The Monte Carlo run-Part 3

Day 3

My room had this view up on the hillside which we would pass by this morning.

I decided to treat myself to breakfast for a change and scrambled eggs and sausages went down well to start the new day. We removed the bikes from the locked garage, returned the key, and with the route keyed into the GPS, (even though I don’t need it), we set off, stopping first for petrol before climbing out of Briancon and up towards Montgenevre. From here we descend through the tunnels with their long distance views to the downhill bobsleigh run in the distance, and through the town of Oulx and onto the relatively boring road to Susa. Here the pace picks up, the roads narrow, climb, and the fun begins.

There’s little traffic and I’m off, speeding (legally of course) past the odd car that is actually on the road, onwards and upwards towards the spectacular Lac du Mont Cenis, enjoying a relatively free run in the still cool morning temperatures.  We pass a group of riders on their choppers with ape hangar bars and wonder how the hell they can ride in such an awkward position, but their group is well disciplined, move over to let us pass and give a cheery wave.

Down in Lanslebourg we strike East for Bonneval sur Arc and the ascent of the Iseran. At 2770m it’s another biggie in altitude, but today I’m riding it slower than usual and taking time to marvel at the sun shining on the glacier in the distance, and taking pictures of the fabulous scenery that normally I’d just pass through.

At the top Andy is waiting for me before I send him off ahead again, knowing from last year’s ride here he’s much quicker than me on this descent, but also because I don’t want to ride quickly this morning and am enjoying the views.

Sure enough Andy’s rate of descent was much faster than mine and I found him parked some kms ahead waiting patiently      ( or maybe not?) for me to appear.

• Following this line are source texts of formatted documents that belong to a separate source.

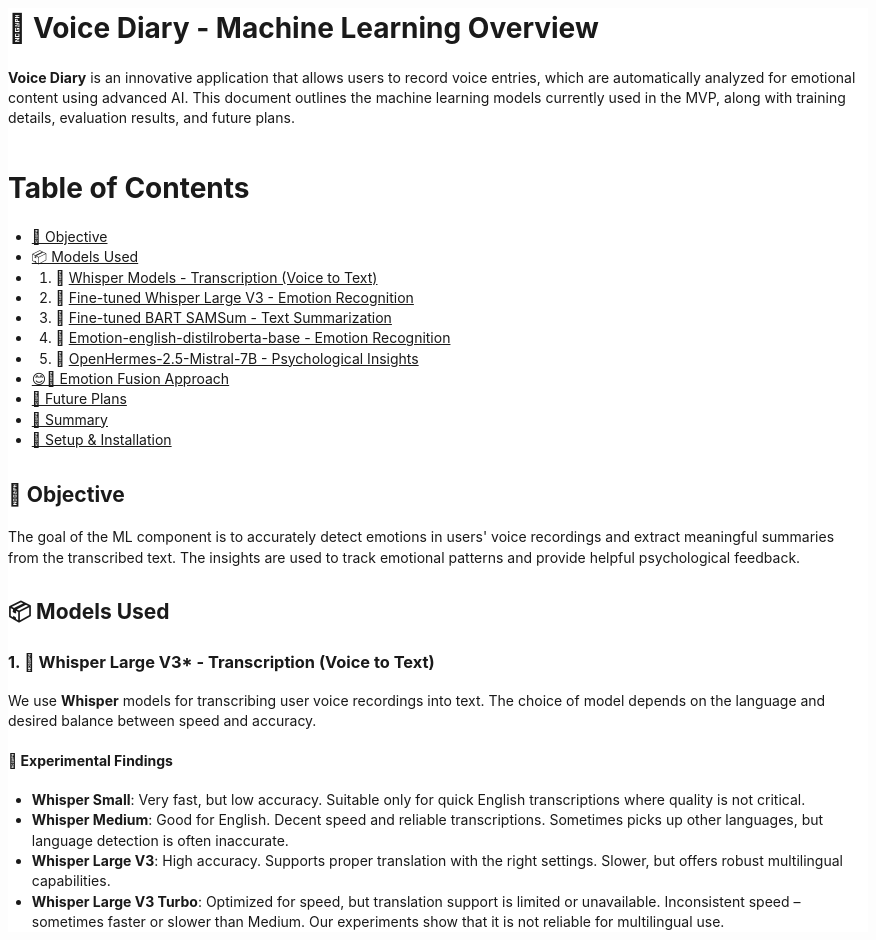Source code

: # 🧠 Voice Diary - Machine Learning Overview

**Voice Diary** is an innovative application that allows users to record voice entries, which are automatically analyzed for emotional content using advanced AI. This document outlines the machine learning models currently used in the MVP, along with training details, evaluation results, and future plans.

# Table of Contents
- [🎯 Objective](#-objective)
- [📦 Models Used](#-models-used-mvp)
- 1. 📝 [Whisper Models - Transcription (Voice to Text)](#1--whisper-large-v3---transcription-voice-to-text)
- 2. 🎤 [Fine-tuned Whisper Large V3 - Emotion Recognition](#2--fine-tuned-whisper-large-v3---emotion-recognition-from-voice-speech-audio)
- 3. 💬 [Fine-tuned BART SAMSum - Text Summarization](#3--fine-tuned-bart-based-model-samsum---text-based-summary)
- 4. 💭 [Emotion-english-distilroberta-base - Emotion Recognition](#4--Emotion-english-distilroberta-base---emotion-recognition-from-text)
- 5. 🤖 [OpenHermes-2.5-Mistral-7B - Psychological Insights](#5--openhermes-25-mistral-7b---psychological-insight-extraction-from-text)
- [😊🤝 Emotion Fusion Approach](#-Emotion-Fusion-Approach)
- [🔮 Future Plans](#-future-plans)
- [📌 Summary](#-summary)
- [🔧 Setup & Installation](#-setup--installation)

## 🎯 Objective

The goal of the ML component is to accurately detect emotions in users' voice recordings and extract meaningful summaries from the transcribed text. The insights are used to track emotional patterns and provide helpful psychological feedback.


## 📦 Models Used

### 1. 📝 Whisper Large V3* - Transcription (Voice to Text)

We use **Whisper** models for transcribing user voice recordings into text. The choice of model depends on the language and desired balance between speed and accuracy.

#### 🧪 Experimental Findings

- **Whisper Small**: Very fast, but low accuracy. Suitable only for quick English transcriptions where quality is not critical.
- **Whisper Medium**: Good for English. Decent speed and reliable transcriptions. Sometimes picks up other languages, but language detection is often inaccurate.
- **Whisper Large V3**: High accuracy. Supports proper translation with the right settings. Slower, but offers robust multilingual capabilities.
- **Whisper Large V3 Turbo**: Optimized for speed, but translation support is limited or unavailable. Inconsistent speed – sometimes faster or slower than Medium. Our experiments show that it is not reliable for multilingual use.
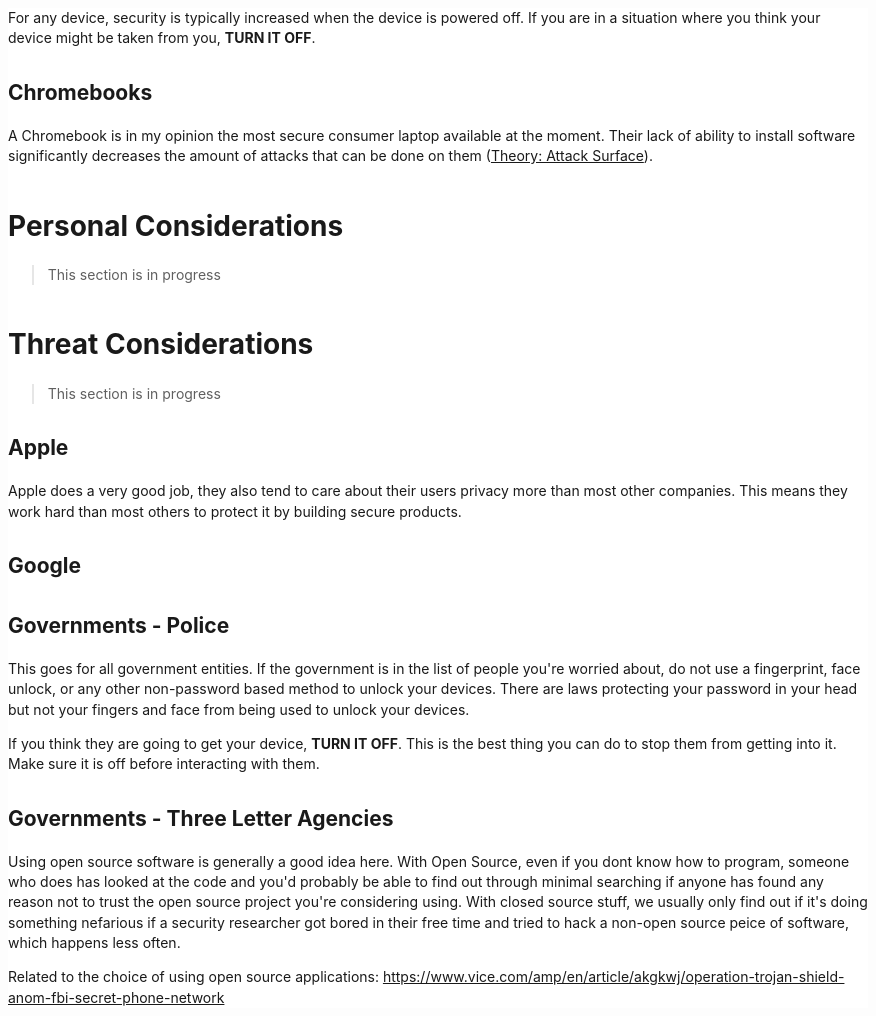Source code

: For any device, security is typically increased when the device is powered off.
If you are in a situation where you think your device might be taken from you,
**TURN IT OFF**.

## Chromebooks

A Chromebook is in my opinion the most secure consumer laptop available at the
moment. Their lack of ability to install software significantly decreases the
amount of attacks that can be done on them ([Theory: Attack
Surface](#attack-surface)).

# Personal Considerations

> This section is in progress

# Threat Considerations

> This section is in progress

## Apple

Apple does a very good job, they also tend to care about their users privacy
more than most other companies. This means they work hard than most others to
protect it by building secure products.

## Google

## Governments - Police

This goes for all government entities. If the government is in the list of
people you're worried about, do not use a fingerprint, face unlock, or any other
non-password based method to unlock your devices. There are laws protecting your
password in your head but not your fingers and face from being used to unlock
your devices.

If you think they are going to get your device, **TURN IT OFF**. This is the
best thing you can do to stop them from getting into it. Make sure it is off
before interacting with them.

## Governments - Three Letter Agencies

Using open source software is generally a good idea here. With Open Source, even if you dont know how to program, someone who does has looked at the code and you'd probably be able to find out through minimal searching if anyone has found any reason not to trust the open source project you're considering using. With closed source stuff, we usually only find out if it's doing something nefarious if a security researcher got bored in their free time and tried to hack a non-open source peice of software, which happens less often.

Related to the choice of using open source applications: https://www.vice.com/amp/en/article/akgkwj/operation-trojan-shield-anom-fbi-secret-phone-network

We stopped for coffee in Val d’Isere and sat inside the restaurant, taking advantage of the fact they were showing the MotoGP warm up on TV. Not so great watching Cal crashing his brains out though!

Onwards past the barrage at Tignes and it’s giants head mural and down to Bourg St Maurice, where the next couple of novel parts of this ride were to come into play, riding the Cormet de Roselend and Aravis in the opposite direction to that I normally ride them in.

Doesn’t sound like a big deal, but I’ve always ridden these cols in the opposite direction, but today going South to North I’m enjoying the novelty of riding what to all intents and purposes is a new route. The initial climb up from Bourg St Maurice is easier than the descent, and then as the roads open the climb is really good fun. The views are now opening up ahead of us whereas normally I’d be straining to look back over my shoulder to see them. The Lac de Roselend is revealed as a wonderful tapestry as you round the final bend and hillside blocking it’s view, and we slow to admire the beautiful blue waters and fantastic images ahead.

Lunch is at the “usual” restaurant, the service never gets any quicker, but if you’ve got an hour or two to spare this spot is awesome, and always inspires me to take pictures.

 

The descent to Beaufort is as much fun as the ascent, although I nearly collected a Goldwing head on when he decided to overtake a car without spotting I was coming the other way! Next pleasant surprise is the section that climbs towards Hauteluce. In memory it seems I’ve had a few “moments” coming down this stretch of road, and a friend once boiled his brake fluid on his Thunderace, but going up today was a blast and with no issues whatsoever!.

The Col de Saises is still as poorly surfaced as ever, and the dodgy left hand bend over a crest descending is now a dodgy right hand bend ascending. Up and over the Aravis and down towards Bonneville, where a deviation sends us to the motorway, and then towards Geneva and Andy’s house where the ride “proper will end.

Todays stats are only 359kms but 5 hours 40 riding time         

 

I won’t bore to you with the boring details of my seven hour ride back home the next day, because they’re just that, boring, but when I’ve been writing and recalling this tale there are some very strong points that came through loud and clear….

 

It’s always worth making the effort to ride the Alps, they’re special roads, challenging, rewarding, and fun

Riding with a friend is always better than doing it on your own, an experience shared gives memories you can recall together for years

Doing things differently (directional) can be fun, mixing things up can be rewarding, “variety is the spice of life and all that!”

Choosing your destination gives a sense of purpose and maybe even excitement, and is so rewarding when it turns out to be all you hoped from it

A BMW K1300GT is a great bike when it’s running well. A few stalls were the only issues, and when I’m regularly decking out my feet in bends, the front tyre must be working well!

 

So thanks to Andy for his ever enthusiastic company and banter, and maybe we’ll do it again, in the opposite direction (or not?) , another time?